Upcoming events

05 October 2023 16:00 till 17:00

[PDE & Applications seminar] Kerstin Lux-Gottschalk: The effect of parameter uncertainty on climate tipping points

Several subsystems of the Earth might undergo critical transitions under sustained anthropogenic forcing, i.e. these systems are at risk of passing a so-called tipping point (TP). That induces a drastic sudden change in the system’s phase portrait that is often irreversible. We approach these tipping phenomena through the lense of nonlinear dynamical systems theory. In particular, we use tools from bifurcation theory, which provides the mathematical framework for the creation and loss of equilibria as well as changes in their stability properties under variation of a deterministic control parameter. In this talk, I will address the question how uncertainty in model parameters affects the tipping behavior of the dynamical system in terms of the location of TPs and how they are approached. I will present a workflow for climate tipping points from a Bayesian inference on the uncertain model input parameter to the forward propagation of the obtained input probability distribution through the nonlinear dynamics turning the bifurcation curve into a random object [1]. I will show numerical results on a conceptual model of the Atlantic Meridional Overturning Circulation, which is one of the identified tipping elements. This talk covers joint work with Peter Ashwin (University of Exeter, UK), Richard Wood (Met Office, UK), and Christian K ̈uhn (Technical University of Munich, Germany).

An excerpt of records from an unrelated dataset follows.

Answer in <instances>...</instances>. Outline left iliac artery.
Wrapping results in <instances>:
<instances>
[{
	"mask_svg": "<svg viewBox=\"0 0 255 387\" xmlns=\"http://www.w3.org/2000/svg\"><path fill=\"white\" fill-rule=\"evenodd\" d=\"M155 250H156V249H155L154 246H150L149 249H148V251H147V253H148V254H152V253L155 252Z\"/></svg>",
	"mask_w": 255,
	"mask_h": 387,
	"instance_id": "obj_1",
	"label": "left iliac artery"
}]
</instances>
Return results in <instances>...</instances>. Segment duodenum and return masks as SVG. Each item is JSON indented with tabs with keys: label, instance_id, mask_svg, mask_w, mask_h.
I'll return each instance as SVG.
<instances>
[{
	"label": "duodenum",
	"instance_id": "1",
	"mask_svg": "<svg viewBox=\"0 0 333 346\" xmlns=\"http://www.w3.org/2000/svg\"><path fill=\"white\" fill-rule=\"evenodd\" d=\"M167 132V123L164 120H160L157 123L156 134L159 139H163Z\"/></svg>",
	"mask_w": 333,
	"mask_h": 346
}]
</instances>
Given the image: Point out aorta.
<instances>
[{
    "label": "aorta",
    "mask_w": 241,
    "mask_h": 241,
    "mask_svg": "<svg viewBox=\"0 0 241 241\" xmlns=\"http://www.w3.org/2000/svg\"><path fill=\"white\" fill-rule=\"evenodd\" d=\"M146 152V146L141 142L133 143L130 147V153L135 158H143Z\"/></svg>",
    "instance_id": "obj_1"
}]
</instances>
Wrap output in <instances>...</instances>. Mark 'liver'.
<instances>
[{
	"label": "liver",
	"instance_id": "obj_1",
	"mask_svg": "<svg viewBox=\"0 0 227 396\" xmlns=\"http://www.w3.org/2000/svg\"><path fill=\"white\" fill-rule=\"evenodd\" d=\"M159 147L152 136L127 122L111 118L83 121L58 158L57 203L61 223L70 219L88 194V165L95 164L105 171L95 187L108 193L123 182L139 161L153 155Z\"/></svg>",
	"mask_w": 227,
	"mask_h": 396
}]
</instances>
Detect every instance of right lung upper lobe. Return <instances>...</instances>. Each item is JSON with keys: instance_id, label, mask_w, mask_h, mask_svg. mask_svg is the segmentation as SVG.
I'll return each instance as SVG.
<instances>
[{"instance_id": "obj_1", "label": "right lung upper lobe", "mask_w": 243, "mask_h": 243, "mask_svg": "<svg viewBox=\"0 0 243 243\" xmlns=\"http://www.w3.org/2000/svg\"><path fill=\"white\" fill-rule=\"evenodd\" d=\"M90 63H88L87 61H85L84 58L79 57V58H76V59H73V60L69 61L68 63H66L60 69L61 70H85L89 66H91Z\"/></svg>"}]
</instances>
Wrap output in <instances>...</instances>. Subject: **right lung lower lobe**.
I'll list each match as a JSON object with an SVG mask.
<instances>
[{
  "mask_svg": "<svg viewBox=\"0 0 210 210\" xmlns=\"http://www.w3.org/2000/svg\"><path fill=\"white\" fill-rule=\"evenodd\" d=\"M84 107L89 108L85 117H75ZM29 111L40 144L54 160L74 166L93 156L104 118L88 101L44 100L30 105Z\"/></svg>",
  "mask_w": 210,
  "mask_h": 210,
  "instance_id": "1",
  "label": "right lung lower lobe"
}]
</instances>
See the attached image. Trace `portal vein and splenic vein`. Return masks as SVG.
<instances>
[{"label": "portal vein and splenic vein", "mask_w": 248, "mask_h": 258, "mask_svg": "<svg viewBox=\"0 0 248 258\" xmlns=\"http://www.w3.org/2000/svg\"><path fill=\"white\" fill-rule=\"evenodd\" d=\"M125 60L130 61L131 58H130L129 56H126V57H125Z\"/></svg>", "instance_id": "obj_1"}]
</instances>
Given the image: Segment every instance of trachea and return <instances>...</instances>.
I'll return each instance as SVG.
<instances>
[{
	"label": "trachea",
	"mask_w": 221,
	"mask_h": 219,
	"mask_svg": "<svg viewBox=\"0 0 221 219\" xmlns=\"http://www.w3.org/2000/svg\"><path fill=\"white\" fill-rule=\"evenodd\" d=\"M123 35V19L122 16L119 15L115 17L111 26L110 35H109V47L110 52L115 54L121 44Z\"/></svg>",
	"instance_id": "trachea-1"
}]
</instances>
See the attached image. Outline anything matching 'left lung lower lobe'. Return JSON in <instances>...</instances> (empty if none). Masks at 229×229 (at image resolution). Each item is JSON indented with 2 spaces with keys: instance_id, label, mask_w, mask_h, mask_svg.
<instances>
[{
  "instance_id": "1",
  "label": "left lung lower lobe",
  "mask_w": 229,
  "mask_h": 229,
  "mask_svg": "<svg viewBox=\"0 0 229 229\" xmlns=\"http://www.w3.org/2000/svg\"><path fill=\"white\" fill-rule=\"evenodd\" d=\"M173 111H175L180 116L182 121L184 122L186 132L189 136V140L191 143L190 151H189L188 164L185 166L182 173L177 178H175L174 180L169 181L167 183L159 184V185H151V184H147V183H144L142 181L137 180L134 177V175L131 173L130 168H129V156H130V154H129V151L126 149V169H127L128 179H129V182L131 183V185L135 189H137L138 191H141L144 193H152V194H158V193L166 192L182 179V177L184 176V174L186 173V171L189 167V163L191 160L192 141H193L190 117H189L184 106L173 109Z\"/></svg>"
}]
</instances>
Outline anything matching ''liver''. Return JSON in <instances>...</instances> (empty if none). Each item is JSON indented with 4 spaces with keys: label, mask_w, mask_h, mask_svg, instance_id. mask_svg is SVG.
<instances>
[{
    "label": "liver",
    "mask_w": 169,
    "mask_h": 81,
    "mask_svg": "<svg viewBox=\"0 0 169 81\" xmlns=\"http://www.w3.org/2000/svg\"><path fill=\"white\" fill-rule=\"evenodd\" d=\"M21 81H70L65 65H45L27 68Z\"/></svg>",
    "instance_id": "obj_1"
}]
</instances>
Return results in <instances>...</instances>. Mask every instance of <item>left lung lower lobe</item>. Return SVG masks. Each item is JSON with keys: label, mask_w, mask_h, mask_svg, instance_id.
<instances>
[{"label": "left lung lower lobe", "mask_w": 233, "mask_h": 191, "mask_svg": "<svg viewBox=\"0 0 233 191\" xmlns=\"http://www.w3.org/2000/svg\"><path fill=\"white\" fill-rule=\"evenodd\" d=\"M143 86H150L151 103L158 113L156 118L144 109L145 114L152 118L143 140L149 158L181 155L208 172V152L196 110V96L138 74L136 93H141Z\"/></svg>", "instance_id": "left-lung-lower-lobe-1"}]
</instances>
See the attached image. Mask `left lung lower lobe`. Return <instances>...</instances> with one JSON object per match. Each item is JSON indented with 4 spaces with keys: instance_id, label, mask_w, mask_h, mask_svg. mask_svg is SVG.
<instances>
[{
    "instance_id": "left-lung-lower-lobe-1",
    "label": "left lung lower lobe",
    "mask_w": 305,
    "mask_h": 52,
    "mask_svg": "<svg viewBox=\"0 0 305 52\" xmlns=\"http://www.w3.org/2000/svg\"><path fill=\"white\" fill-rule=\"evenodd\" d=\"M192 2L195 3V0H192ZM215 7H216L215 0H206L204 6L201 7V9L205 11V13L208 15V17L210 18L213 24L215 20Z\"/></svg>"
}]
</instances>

25 January 2024 16:00 till 17:00

[PDE & Applications seminar] Daniele Avitabile: Uncertainty Quantification for Neurobiological Networks

This talk presents a framework for forward uncertainty quantification problems in spatially-extended neurobiological networks. We will consider networks in which the cortex is represented as a continuum domain, and local neuronal activity evolves according to an integro-differential equation, collecting inputs nonlocally, from the whole cortex. These models are sometimes referred to as neural field equations.

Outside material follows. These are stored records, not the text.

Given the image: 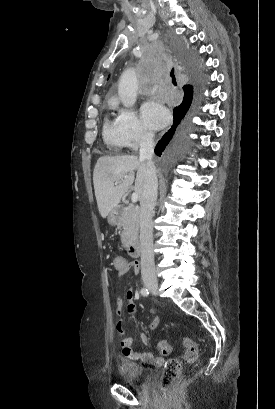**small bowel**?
Returning a JSON list of instances; mask_svg holds the SVG:
<instances>
[{
    "label": "small bowel",
    "mask_w": 275,
    "mask_h": 409,
    "mask_svg": "<svg viewBox=\"0 0 275 409\" xmlns=\"http://www.w3.org/2000/svg\"><path fill=\"white\" fill-rule=\"evenodd\" d=\"M124 260L123 262V266H124V271L123 273L120 274H124L130 270H132L133 272L137 273L139 270V264L135 261L130 262L124 258H122ZM119 277V276H118ZM135 297V290L133 287H130L127 291H126V298L128 299H134ZM127 310L129 312V314L131 315H135L136 314V307L133 303H130L127 307ZM124 311V301L123 298L118 297L116 299V313L118 316H121L122 313ZM159 317L158 316H154L152 317L149 322H148V328L149 329H156L159 325ZM116 326L117 327H122L123 326V321L122 320H117L116 321ZM120 330H122L120 328ZM122 334V333H121ZM140 339L143 343L146 342V335L145 334H141ZM134 344V339L132 337H125L122 338L120 340V345L122 350L124 351V354L127 355V358L129 360H137L139 359L142 363L144 364H151L154 366H161L163 364V359L161 357H154L151 353L148 352H142V353H138L137 351L133 350L132 345Z\"/></svg>",
    "instance_id": "small-bowel-1"
}]
</instances>
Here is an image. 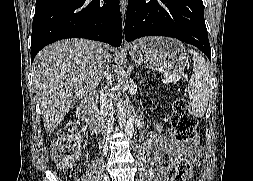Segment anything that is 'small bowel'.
<instances>
[{"mask_svg":"<svg viewBox=\"0 0 253 181\" xmlns=\"http://www.w3.org/2000/svg\"><path fill=\"white\" fill-rule=\"evenodd\" d=\"M147 153L156 169V178L159 181H167L169 176L176 171L181 160L190 159L197 164L202 154L201 148L195 142H179L170 134L164 133L151 135Z\"/></svg>","mask_w":253,"mask_h":181,"instance_id":"small-bowel-1","label":"small bowel"}]
</instances>
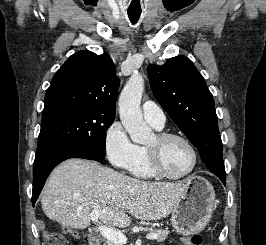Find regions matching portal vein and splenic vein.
Segmentation results:
<instances>
[{"instance_id": "portal-vein-and-splenic-vein-1", "label": "portal vein and splenic vein", "mask_w": 266, "mask_h": 245, "mask_svg": "<svg viewBox=\"0 0 266 245\" xmlns=\"http://www.w3.org/2000/svg\"><path fill=\"white\" fill-rule=\"evenodd\" d=\"M100 217V209H93L90 219L93 221V223H97L98 219ZM100 235L104 237V239H108V241H111V243H116V245H127V237L123 235V233H120V231H114V229H108V227H98ZM157 235L156 233H149L147 235L146 239H156Z\"/></svg>"}]
</instances>
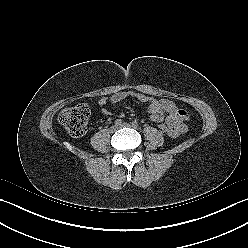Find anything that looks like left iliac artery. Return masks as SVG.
<instances>
[{
	"instance_id": "obj_1",
	"label": "left iliac artery",
	"mask_w": 248,
	"mask_h": 248,
	"mask_svg": "<svg viewBox=\"0 0 248 248\" xmlns=\"http://www.w3.org/2000/svg\"><path fill=\"white\" fill-rule=\"evenodd\" d=\"M132 126L136 128L138 126V123L136 121H134V122H132Z\"/></svg>"
}]
</instances>
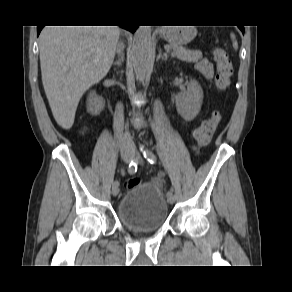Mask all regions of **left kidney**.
<instances>
[{"mask_svg":"<svg viewBox=\"0 0 292 292\" xmlns=\"http://www.w3.org/2000/svg\"><path fill=\"white\" fill-rule=\"evenodd\" d=\"M203 92L195 80H191L187 89L175 97L177 112L185 121H192L201 109Z\"/></svg>","mask_w":292,"mask_h":292,"instance_id":"obj_1","label":"left kidney"}]
</instances>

Large-scale brain simulations of such models are currently performed heuristically, and the numerical analysis of these problems is largely unexplored. In the first part of the talk I will summarise recent developments for the rigorous numerical analysis of projection schemes [1] for deterministic neural fields, which sets the foundation for developing Finite-Element and Spectral schemes for large-scale problems.

The second part of the talk will discuss the case of networks in the presence of uncertainties modelled with random data, in particular: random synaptic connections, external stimuli, neuronal firing rates, and initial conditions. Such problems give rise to random solutions, whose mean, variance, or other quantities of interest have to be estimated using numerical simulations. This so-called forward uncertainty quantification problem is challenging because it couples spatially nonlocal, nonlinear problems to large-dimensional random data.

I will present a family of schemes that couple a spatial projector for the spatial discretisation, to stochastic collocation for the random data. We will analyse the time- dependent problem with random data and the schemes from a functional analytic viewpoint, and show that the proposed methods can achieve spectral accuracy, provided the random data is sufficiently regular. We will showcase the schemes using several examples.

Acknowledgements This talk presents joint work with Francesca Cavallini (VU Amsterdam), Svetlana Dubinkina (VU Amsterdam), and Gabriel Lord (Radboud University).